Time tells: I'm working with a large 1.4 codebase and I say it's wonderful to just pretend it was generified. OTOH, I feel little use for reified type parameters (very occasionally I have to pass a class object). I say you made a very reasonable choice.

"Unchecked" warnings are too prominent, though. I can't sprinkle @SuppressWarnings everywhere. Must ... tame ... IDE.

Matthias

Craig S. said...

Well, I highly disagree with the decision to use erasure over reification, but it's been in Java for at least 3 different releases now (JRE 1.7 is available now), so I guess it's more or less water over the dam.
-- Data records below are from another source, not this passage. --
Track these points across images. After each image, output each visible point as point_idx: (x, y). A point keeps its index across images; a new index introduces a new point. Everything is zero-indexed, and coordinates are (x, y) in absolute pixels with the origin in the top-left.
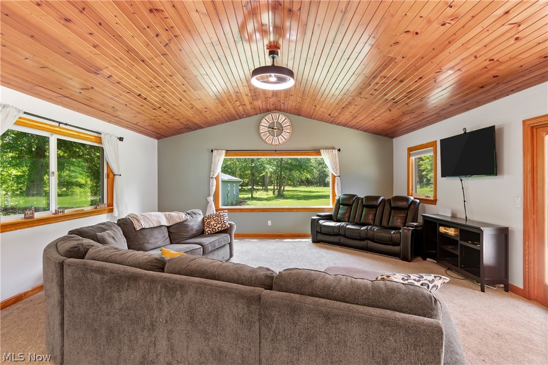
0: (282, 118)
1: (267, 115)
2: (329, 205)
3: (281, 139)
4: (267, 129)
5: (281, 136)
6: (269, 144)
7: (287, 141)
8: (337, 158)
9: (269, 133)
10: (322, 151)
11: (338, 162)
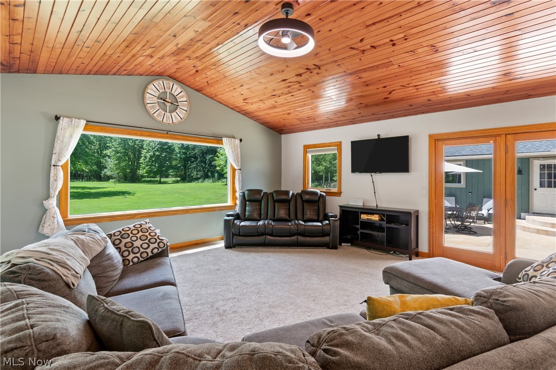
0: (177, 89)
1: (157, 79)
2: (226, 202)
3: (176, 117)
4: (155, 99)
5: (175, 113)
6: (159, 122)
7: (183, 121)
8: (239, 149)
9: (159, 107)
10: (224, 139)
11: (239, 154)
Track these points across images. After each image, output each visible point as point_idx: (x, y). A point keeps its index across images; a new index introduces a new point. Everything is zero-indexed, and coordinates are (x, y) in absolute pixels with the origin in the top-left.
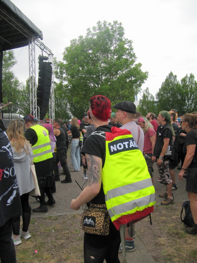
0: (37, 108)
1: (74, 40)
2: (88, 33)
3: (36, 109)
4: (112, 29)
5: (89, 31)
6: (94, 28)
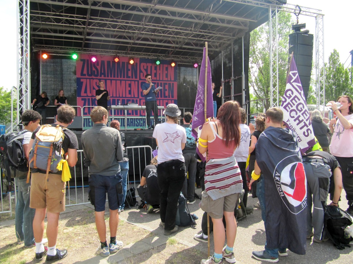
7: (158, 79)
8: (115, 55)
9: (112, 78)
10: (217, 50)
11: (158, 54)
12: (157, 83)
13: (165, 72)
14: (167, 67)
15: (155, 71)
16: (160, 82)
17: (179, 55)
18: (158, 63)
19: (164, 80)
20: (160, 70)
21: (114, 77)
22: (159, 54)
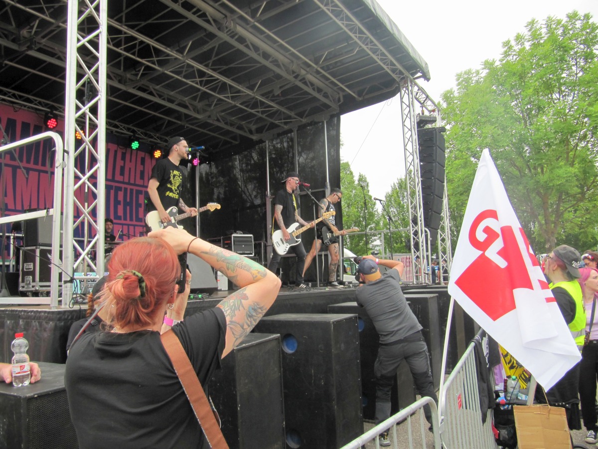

I wanted to clarify one point in regards to MS's decision to use reificiation with .NET. While it is true that the decision to use reification does cause "breaking changes" for forward migration of code, MS handled the problem in a way that greatly reduced this problem and did not require significant changes to existing code. As you mentioned, they implemented all new generic collections in a new namespace and prefers that developers use these new collection classes over the older non-generic collection classes. How can they do this and still keep forward migration problems to a minimum? In their BCL, every generic class that implements a generic version of a previously existing collection class implements two interfaces: the non-generic interface and the new generic interface; i.e. ICollection<T> and ICollection, for example. In this way, the BCL generic collections are "forward migration" compatible with older code.

It is also MS's suggestion to API and framework developers that when developing your own generic classes that you implement both the generic interfaces as well as the non-generic interfaces in order to have the highest compatibility.

This was a great decision on their part because it does provide for forward migration (as far as I can see). Since the old collection classes are still present, older code can still use them. And since the new collection classes implement the older interfaces, they can still "act like" older collections, when needed.

The bad part, if you can say that, is that now programmers must be sure to implement both interfaces. But I see this as a very small trade-off in order to have reification which provides me not only with static type-checking at compile time, but also strongly-type objects at runtime.